McKinsey’s 7-S framework therefore is a strong analytical tool to evaluate organizations and competitors. Since the model emphasizes the interrelation between all functions, the model forces managers to adhere to a helicopter view and not to focus on a few elements within the organization only. Likewise, through its presentation of hard and soft elements, managers need to address the softer emotional side of the organization, something that has been excluded to a large extent in historical analyses of organizations. The framework is therefore also highly suited to be used when dealing with organizational change since it will also highlight the underlying elements, the ones that do not always figure prominently on balance sheets, of the organization.

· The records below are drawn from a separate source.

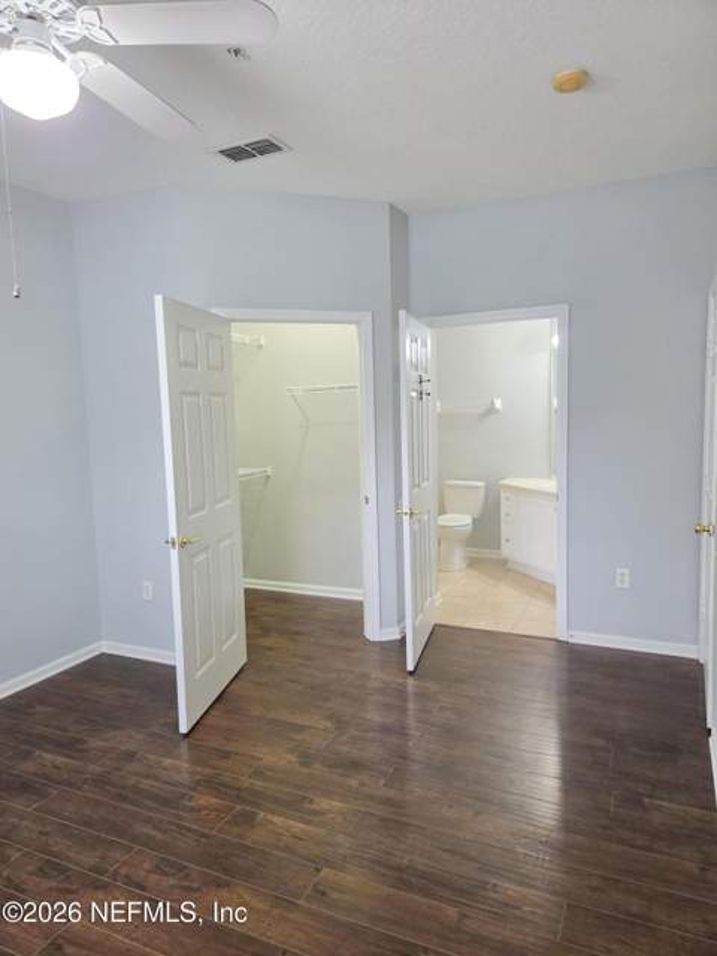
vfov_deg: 73.9
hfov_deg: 58.9
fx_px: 635
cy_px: 478
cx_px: 358
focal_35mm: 23
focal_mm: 5.4
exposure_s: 1/120
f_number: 1.8
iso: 800
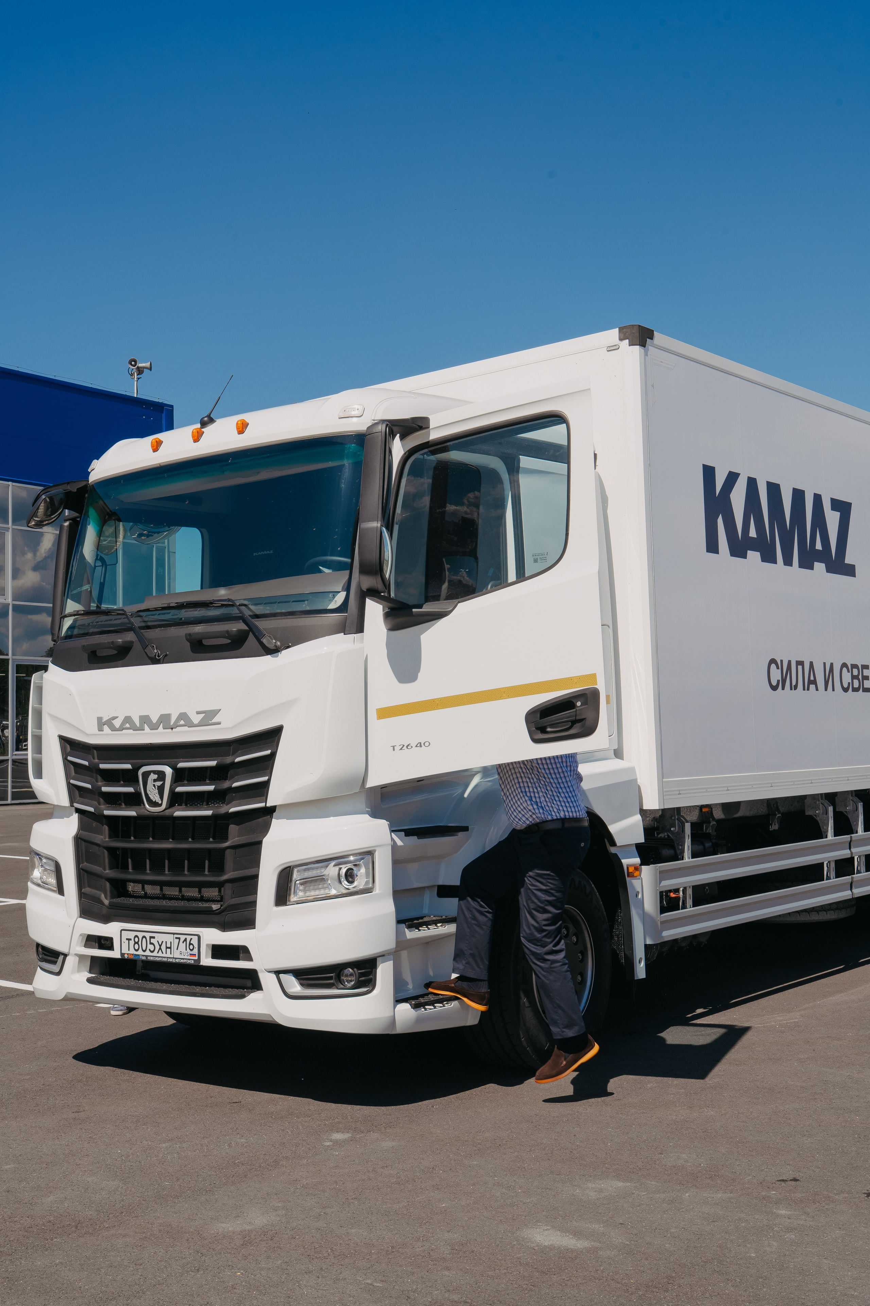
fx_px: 1450
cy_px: 653
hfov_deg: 33.4
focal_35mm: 40
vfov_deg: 48.5
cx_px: 435
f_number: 14
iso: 160
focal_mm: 40
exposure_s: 1/200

However, as with any device to aid one’s memory, the used headings, the seven Ss, tend not always to represent the best choice of wordings and should therefore not be applied without a proper understanding of the underlying meanings. Staff, for example, does not only refer to staff in the traditional sense, it encompasses all people linked with the organization from within. Style, as another example, could be best paraphrased as culture with all its associated values and beliefs.
At the same time, the concepts within the soft square present additional difficulties when trying to quantify them. Variables within the ‘hard triangle’ can be relatively easily found in organizational reports and press releases. The ‘soft square’ factors, on the other hand, are harder to comprehend since these factors tend to be flexible and frequently changing over time. The model therefore rarely calculates a precise analysis of these variables, as such making it difficult for managers to quantify the generated and received data.
Although the model presents itself as a tool for all stakeholders in the organization, an important group within the stakeholders, some might even argue the most important group, is missing, or at least has not the central position it deserves in the discussed framework, namely the stakeholder called customer. Moreover, external factors generally do seem to be underrepresented in the 7-S model. A focus on the organization’s market opportunities for example is not considered, making it necessary to combine the outcome of a 7-S analysis with outcomes of other analytical models, such as a SWOT-analysis. Also, financial results of an organization can only be evaluated to a very limited extent within the 7-S framework. Traditional accounting analyses should therefore complement the McKinsey model when used to analyze financials of an organization.
Additionally, although the model does focus on people, it does not incorporate nor does it address human traits, such as the resistance to change, or the sometimes inherent incapability to communicate effectively. So in the end, although McKinsey’s 7-S framework is a very valuable tool to analyze organizations, one should however be aware of its shortcomings. Additional methods might be required to properly assess the organization and as with all management techniques, proper training needs to be received by the implementer. Or, to be using a popular phrase, train the trainer first.